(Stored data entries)

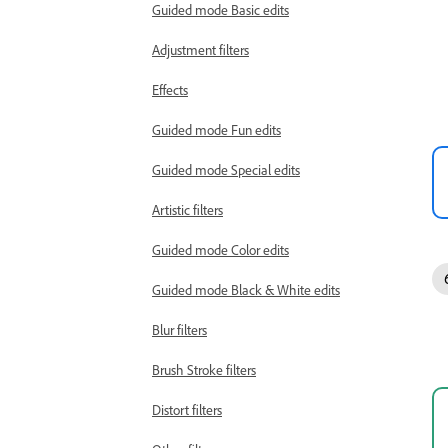
Guided mode Basic edits
Adjustment filters
Effects
Guided mode Fun edits
Guided mode Special edits
Artistic filters
Guided mode Color edits
Guided mode Black & White edits
Blur filters
Brush Stroke filters
Distort filters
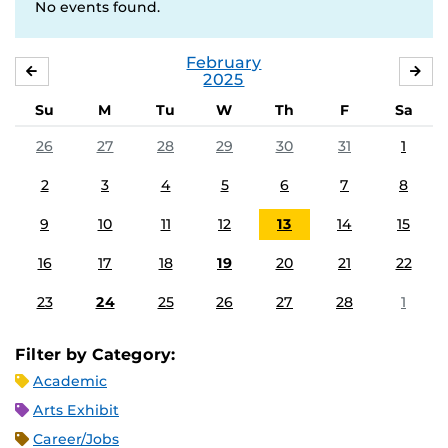
No events found.
February
JANUARY
MA
2025
Su
M
Tu
W
Th
F
Sa
26
27
28
29
30
31
1
2
3
4
5
6
7
8
9
10
11
12
13
14
15
16
17
18
19
20
21
22
23
24
25
26
27
28
1
Filter by Category:
Academic
Arts Exhibit
Career/Jobs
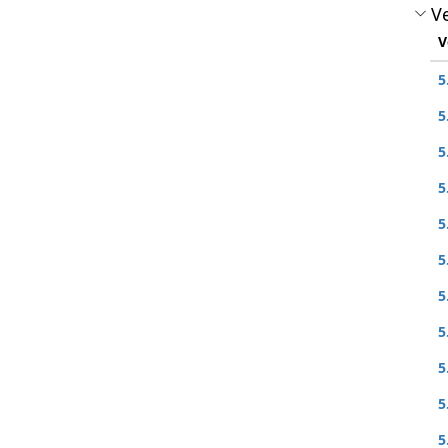
Ve
V
5
5
5
5
5
5
5
5
5
5
5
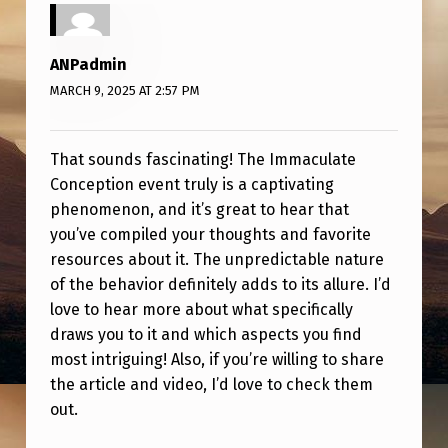
T
T
ANPadmin
H
MARCH 9, 2025 AT 2:57 PM
O
S
That sounds fascinating! The Immaculate
E
Conception event truly is a captivating
P
phenomenon, and it’s great to hear that
O
you’ve compiled your thoughts and favorite
resources about it. The unpredictable nature
S
of the behavior definitely adds to its allure. I’d
T
love to hear more about what specifically
T
draws you to it and which aspects you find
O
most intriguing! Also, if you’re willing to share
the article and video, I’d love to check them
S
out.
T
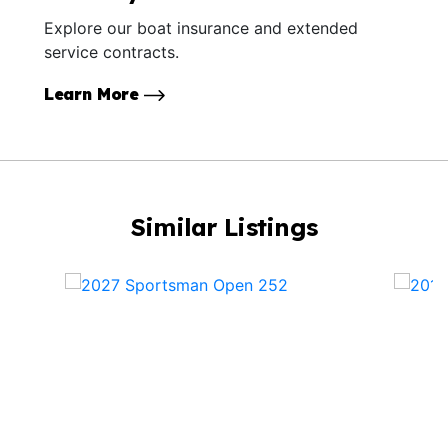
Explore our boat insurance and extended
service contracts.
Learn More
Similar Listings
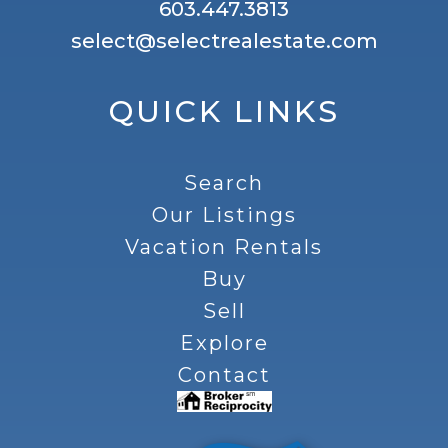
603.447.3813
select@selectrealestate.com
QUICK LINKS
Search
Our Listings
Vacation Rentals
Buy
Sell
Explore
Contact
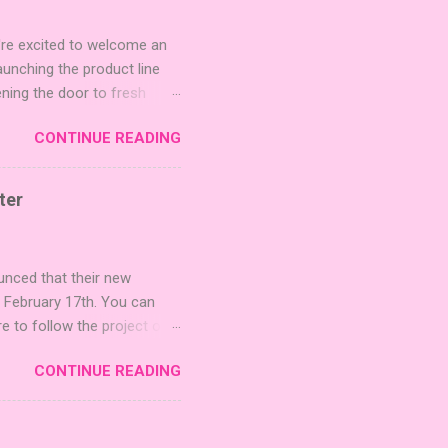
're excited to welcome an
nching the product line
ening the door to fresh
Expansion Packs are bite-
CONTINUE READING
r images. The Sci-Fi and
rfect for adding a splash
lude 3 new agent tiles (2
ter
mes: Pictures even further.
 40 unique animal images,
ounced that their new
n February 17th. You can
re to follow the project on
on strategic area control.
CONTINUE READING
 strengthening temples.
quest to build the highest
 including David Thompson,
, War Chest, and Guild of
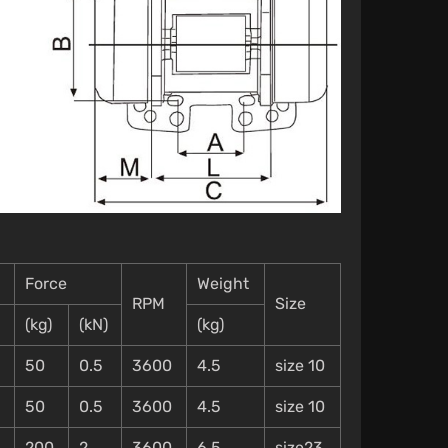
Force
Weight
RPM
Size
(kg)
(kN)
(kg)
50
0.5
3600
4.5
size 10
50
0.5
3600
4.5
size 10
200
2
3600
6.5
size23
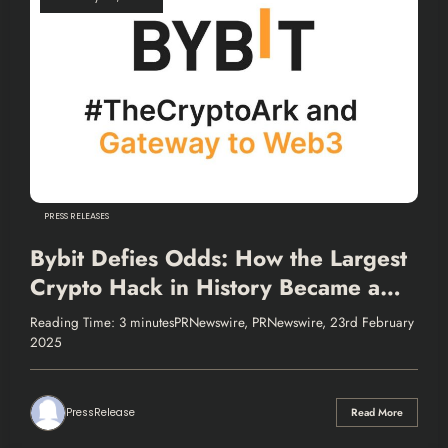
PRESS RELEASES
Bybit Defies Odds: How the Largest
Crypto Hack in History Became a
Test of Resilience and Transparency
Reading Time: 3 minutesPRNewswire, PRNewswire, 23rd February
2025
PressRelease
Read More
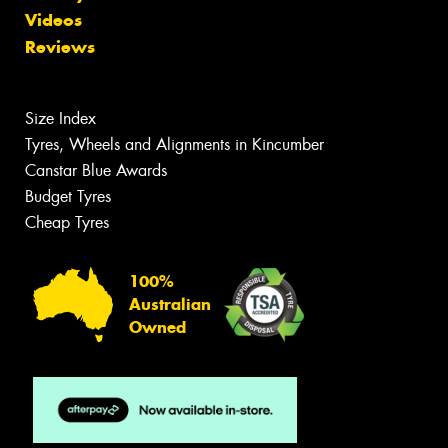
Videos
Reviews
Size Index
Tyres, Wheels and Alignments in Kincumber
Canstar Blue Awards
Budget Tyres
Cheap Tyres
100%
Australian
Owned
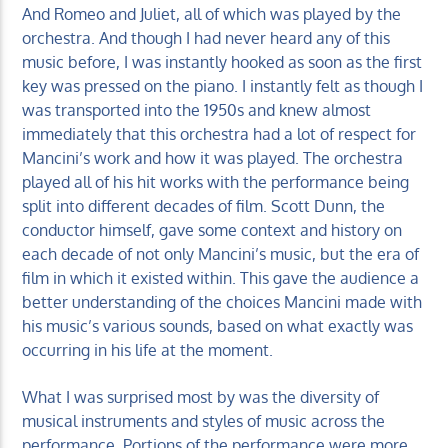
And Romeo and Juliet, all of which was played by the
orchestra. And though I had never heard any of this
music before, I was instantly hooked as soon as the first
key was pressed on the piano. I instantly felt as though I
was transported into the 1950s and knew almost
immediately that this orchestra had a lot of respect for
Mancini’s work and how it was played. The orchestra
played all of his hit works with the performance being
split into different decades of film. Scott Dunn, the
conductor himself, gave some context and history on
each decade of not only Mancini’s music, but the era of
film in which it existed within. This gave the audience a
better understanding of the choices Mancini made with
his music’s various sounds, based on what exactly was
occurring in his life at the moment.
What I was surprised most by was the diversity of
musical instruments and styles of music across the
performance. Portions of the performance were more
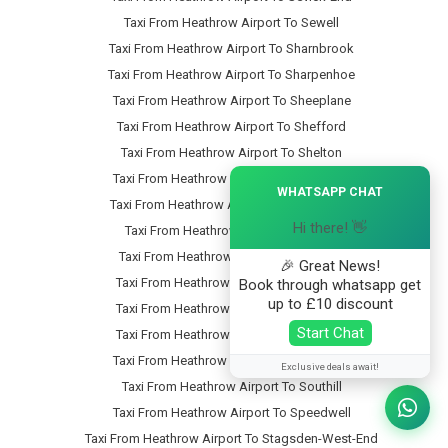
Taxi From Heathrow Airport To Sewell
Taxi From Heathrow Airport To Sharnbrook
Taxi From Heathrow Airport To Sharpenhoe
Taxi From Heathrow Airport To Sheeplane
Taxi From Heathrow Airport To Shefford
Taxi From Heathrow Airport To Shelton
×
Taxi From Heathrow Airport To Shillington
WHATSAPP CHAT
Taxi From Heathrow Airport To Shortstown
Hi there! 👋
Taxi From Heathrow Airport To Silsoe
Taxi From Heathrow Airport To Slip-End
🎉 Great News!
Taxi From Heathrow Airport To Snow-Hill
Book through whatsapp get
up to £10 discount
Taxi From Heathrow Airport To Someries
Start Chat
Taxi From Heathrow Airport To Souldrop
Taxi From Heathrow Airport To South-End
Exclusive deals await!
Taxi From Heathrow Airport To Southill
Taxi From Heathrow Airport To Speedwell
Taxi From Heathrow Airport To Stagsden-West-End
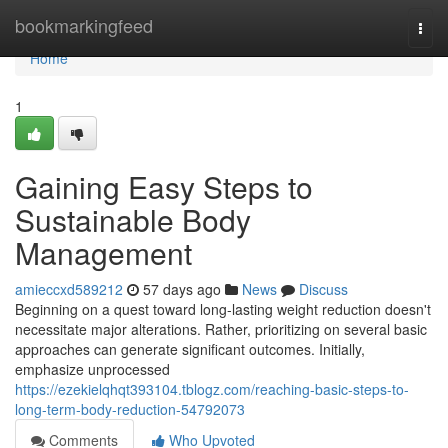
Home
bookmarkingfeed
Togg
navi
Home
1
Gaining Easy Steps to
Sustainable Body
Management
amieccxd589212
57 days ago
News
Discuss
Beginning on a quest toward long-lasting weight reduction doesn't
necessitate major alterations. Rather, prioritizing on several basic
approaches can generate significant outcomes. Initially,
emphasize unprocessed
https://ezekielqhqt393104.tblogz.com/reaching-basic-steps-to-
long-term-body-reduction-54792073
Comments
Who Upvoted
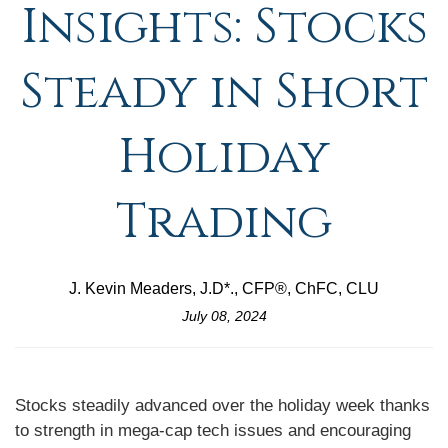
Insights: Stocks
Steady in Short
Holiday
Trading
J. Kevin Meaders, J.D*., CFP®, ChFC, CLU
July 08, 2024
Stocks steadily advanced over the holiday week thanks
to strength in mega-cap tech issues and encouraging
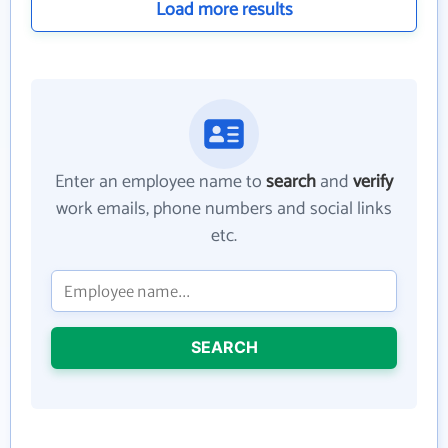
Load more results
Enter an employee name to
search
and
verify
work emails, phone numbers and social links
etc.
SEARCH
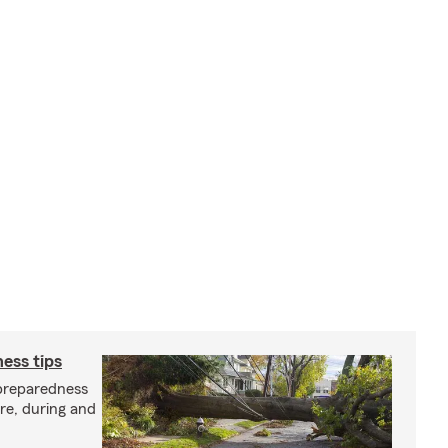
ess tips
preparedness
ore, during and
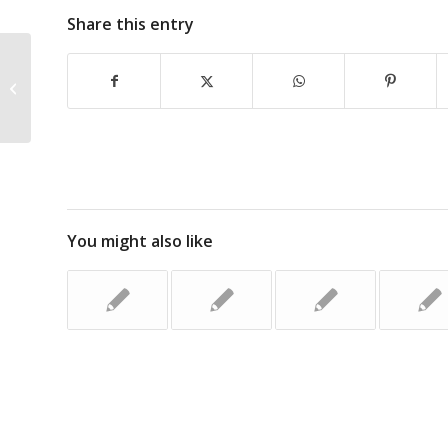
Share this entry
ACC Issues Truck Safety Warning
You might also like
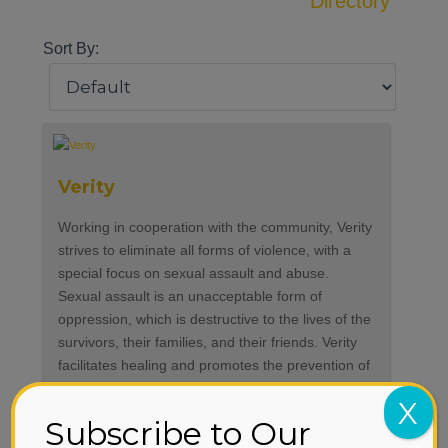
Directory
Sort By:
Verity
Working in cooperation with the community, Verity
strives to eliminate all forms of violence, with a
special focus on sexual assault and abuse.
Sexual assault is an unacceptable form of
oppression, which is destructive to the lives of the
survivors, their families, and their friends. Verity
facilitates healing and promotes the prevention of
violence by providing counseling, advocacy,
X
intervention, and education in our community.
Subscribe to Our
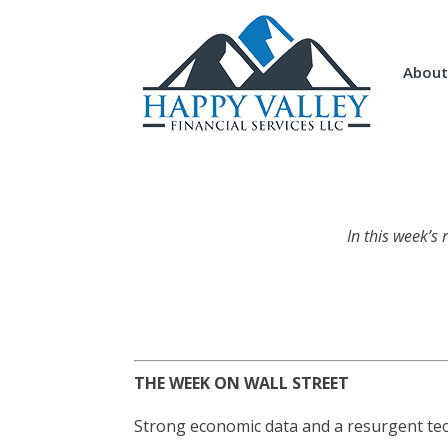
About
In this week’s
THE WEEK ON WALL STREET
Strong economic data and a resurgent tech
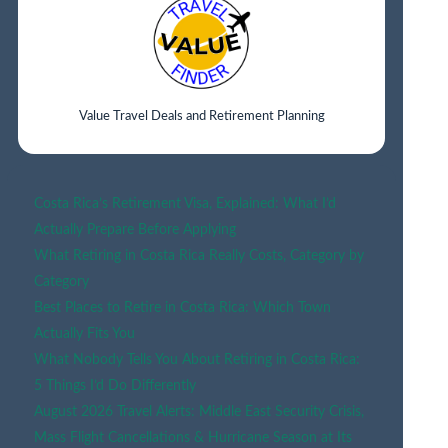
2026?
Value Travel Deals and Retirement Planning
Costa Rica’s Retirement Visa, Explained: What I’d
Actually Prepare Before Applying
What Retiring in Costa Rica Really Costs, Category by
Category
Best Places to Retire in Costa Rica: Which Town
Actually Fits You
What Nobody Tells You About Retiring in Costa Rica:
5 Things I’d Do Differently
August 2026 Travel Alerts: Middle East Security Crisis,
Mass Flight Cancellations & Hurricane Season at Its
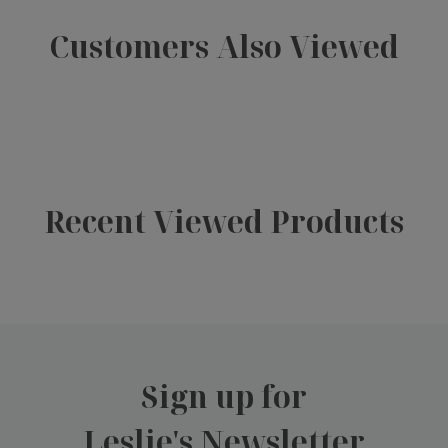
Customers Also Viewed
Recent Viewed Products
Sign up for
Leslie's Newsletter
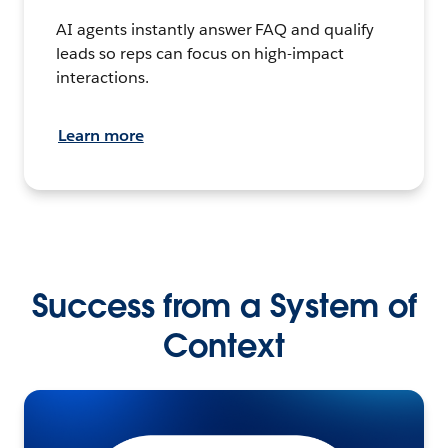
AI agents instantly answer FAQ and qualify
leads so reps can focus on high-impact
interactions.
Learn more
Success from a System of
Context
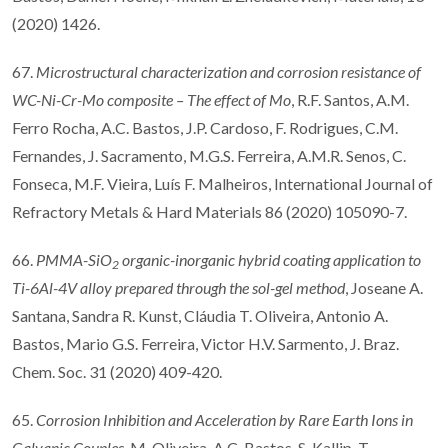
(2020) 1426.
67.
Microstructural characterization and corrosion resistance of
WC-Ni-Cr-Mo composite
–
The e
ff
ect of Mo
, R.F. Santos, A.M.
Ferro Rocha, A.C. Bastos, J.P. Cardoso, F. Rodrigues, C.M.
Fernandes, J. Sacramento, M.G.S. Ferreira, A.M.R. Senos, C.
Fonseca, M.F. Vieira, Luís F. Malheiros, International Journal of
Refractory Metals & Hard Materials 86 (2020) 105090-7.
66.
PMMA-SiO
organic-inorganic hybrid coating application to
2
Ti-6Al-4V alloy prepared through the sol-gel method
, Joseane A.
Santana, Sandra R. Kunst, Cláudia T. Oliveira, Antonio A.
Bastos, Mario G.S. Ferreira, Victor H.V. Sarmento, J. Braz.
Chem. Soc. 31 (2020) 409-420.
65.
Corrosion Inhibition and Acceleration by Rare Earth Ions in
Galvanic Couples
, M. Oliveira, A.C. Bastos, S. Kallip, T.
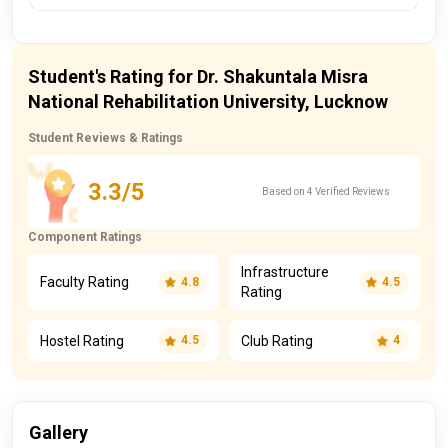
Student's Rating for Dr. Shakuntala Misra
National Rehabilitation University, Lucknow
Student Reviews & Ratings
3.3/5
Based on 4 Verified Reviews
Component Ratings
Infrastructure
Faculty Rating
4.8
4.5
Rating
Hostel Rating
Club Rating
4.5
4
Gallery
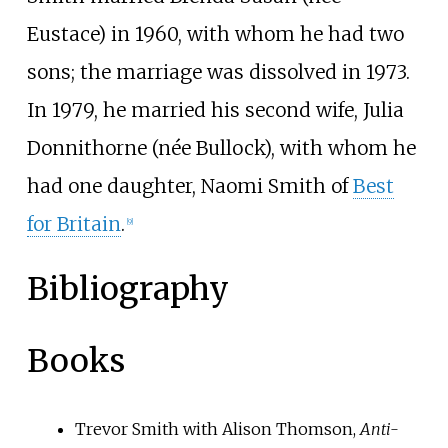
Eustace) in 1960, with whom he had two
sons; the marriage was dissolved in 1973.
In 1979, he married his second wife, Julia
Donnithorne (née Bullock), with whom he
had one daughter, Naomi Smith of
Best
for Britain
.
[
9
]
Bibliography
Books
Trevor Smith with Alison Thomson,
Anti-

• _TO DO_
If a line in the records above contains the word "Costa", copy it.

• _ANSWER BOX_
Costa Rica’s Retirement Visa, Explained: What I’d
What Retiring in Costa Rica Really Costs, Category by
Best Places to Retire in Costa Rica: Which Town
What Nobody Tells You About Retiring in Costa Rica:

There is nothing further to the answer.